A wise modern bishop once said: “The anointing of a dead man with myrrh is a loving act in order to compensate for the man’s corrupted body; but, the real anointing is the putting on of Incorruptibility. Christ rose from the dead, being himself the precious Myrrh of sweet fragrance. Human nature carries this precious New Myrrh, and it becomes an anointing of every Christian by the rising of Christ from the grave. So, the Resurrection of Christ as New Myrrh makes the Church a channel of ointment to all and allows every Christian to be a Myrrhbearer.” These words were written by Bishop Paul, the Orthodox Metropolitan of Aleppo who was kidnapped and taken captive by militants in Syria and has by now likely been murdered. His Resurrection message lives today; may his soul rest in peace many years. And indeed, we are today, as the Apostle Paul declares: “the aroma of Christ to God among those who are being saved and among those who are perishing; to the one a fragrance from death to death, but to the other a fragrance from life to life” (2 Cor. 2:15-16).

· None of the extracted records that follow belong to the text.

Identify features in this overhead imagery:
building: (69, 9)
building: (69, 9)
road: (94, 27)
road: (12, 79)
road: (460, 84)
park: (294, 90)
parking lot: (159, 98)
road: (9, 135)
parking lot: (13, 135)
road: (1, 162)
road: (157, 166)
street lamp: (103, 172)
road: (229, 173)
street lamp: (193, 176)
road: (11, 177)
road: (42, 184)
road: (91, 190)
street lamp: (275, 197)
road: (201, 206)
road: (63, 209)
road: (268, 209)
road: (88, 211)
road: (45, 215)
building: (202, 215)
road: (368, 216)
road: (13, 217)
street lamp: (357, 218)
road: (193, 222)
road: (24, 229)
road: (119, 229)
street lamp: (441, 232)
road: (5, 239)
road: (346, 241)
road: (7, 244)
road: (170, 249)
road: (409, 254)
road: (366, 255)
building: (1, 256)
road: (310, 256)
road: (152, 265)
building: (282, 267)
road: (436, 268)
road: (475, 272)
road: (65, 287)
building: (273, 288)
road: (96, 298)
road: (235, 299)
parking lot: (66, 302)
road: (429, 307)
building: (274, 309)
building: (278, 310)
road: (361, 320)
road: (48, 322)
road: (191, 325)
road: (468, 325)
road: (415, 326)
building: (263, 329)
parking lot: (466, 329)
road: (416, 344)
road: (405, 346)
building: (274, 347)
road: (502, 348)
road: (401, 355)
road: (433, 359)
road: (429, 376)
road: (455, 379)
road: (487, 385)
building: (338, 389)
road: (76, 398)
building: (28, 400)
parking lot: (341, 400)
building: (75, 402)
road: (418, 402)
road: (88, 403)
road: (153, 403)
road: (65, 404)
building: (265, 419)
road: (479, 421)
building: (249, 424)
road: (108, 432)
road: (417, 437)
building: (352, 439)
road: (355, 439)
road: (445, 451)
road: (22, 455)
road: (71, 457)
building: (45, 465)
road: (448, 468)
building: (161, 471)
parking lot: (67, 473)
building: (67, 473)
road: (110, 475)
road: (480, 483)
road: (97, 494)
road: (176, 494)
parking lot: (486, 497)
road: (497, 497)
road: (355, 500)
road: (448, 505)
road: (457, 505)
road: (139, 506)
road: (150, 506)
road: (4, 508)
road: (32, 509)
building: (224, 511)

So, what of the ones who didn’t stay and watch? Was it easy for some to misjudge the gift of Jesus, in his teaching, and even in his risen presence, and just see the possibility of miracles and healings? Perhaps many in the crowd who fell away were relishing a taste of power and glory—yet, putting on Christ does not gain you a new uniform of valor; but rather, work orders for humble service in the world, in the name of the One who saves us and forgives our sins, often where we least expect it. Our sweet Lady Theotokos, “Mary stood weeping outside the tomb” (John 20:11), and she still stands to weep for everyone from whom she is separated. “Down through the centuries,” as Alexander Schmemann reminds us, “love has always wept in this way, as Christ wept at the grave of his friend, Lazarus.” And we bring our own grief for our beloved lost to the Altar of God and to comfort of the icon-light as we worship. “Here, then,” he says: “it is this love which first learns of the Victory; this love, this faithfulness is the first to know that there is no longer any need for weeping, for ‘death is swallowed up in victory’ (1 Cor. 15:54), and hopeless separation is no more. This is what the Sunday of the Myrrhbearing Women means” (“Love and Faithfulness do not Disappear or Die Out”).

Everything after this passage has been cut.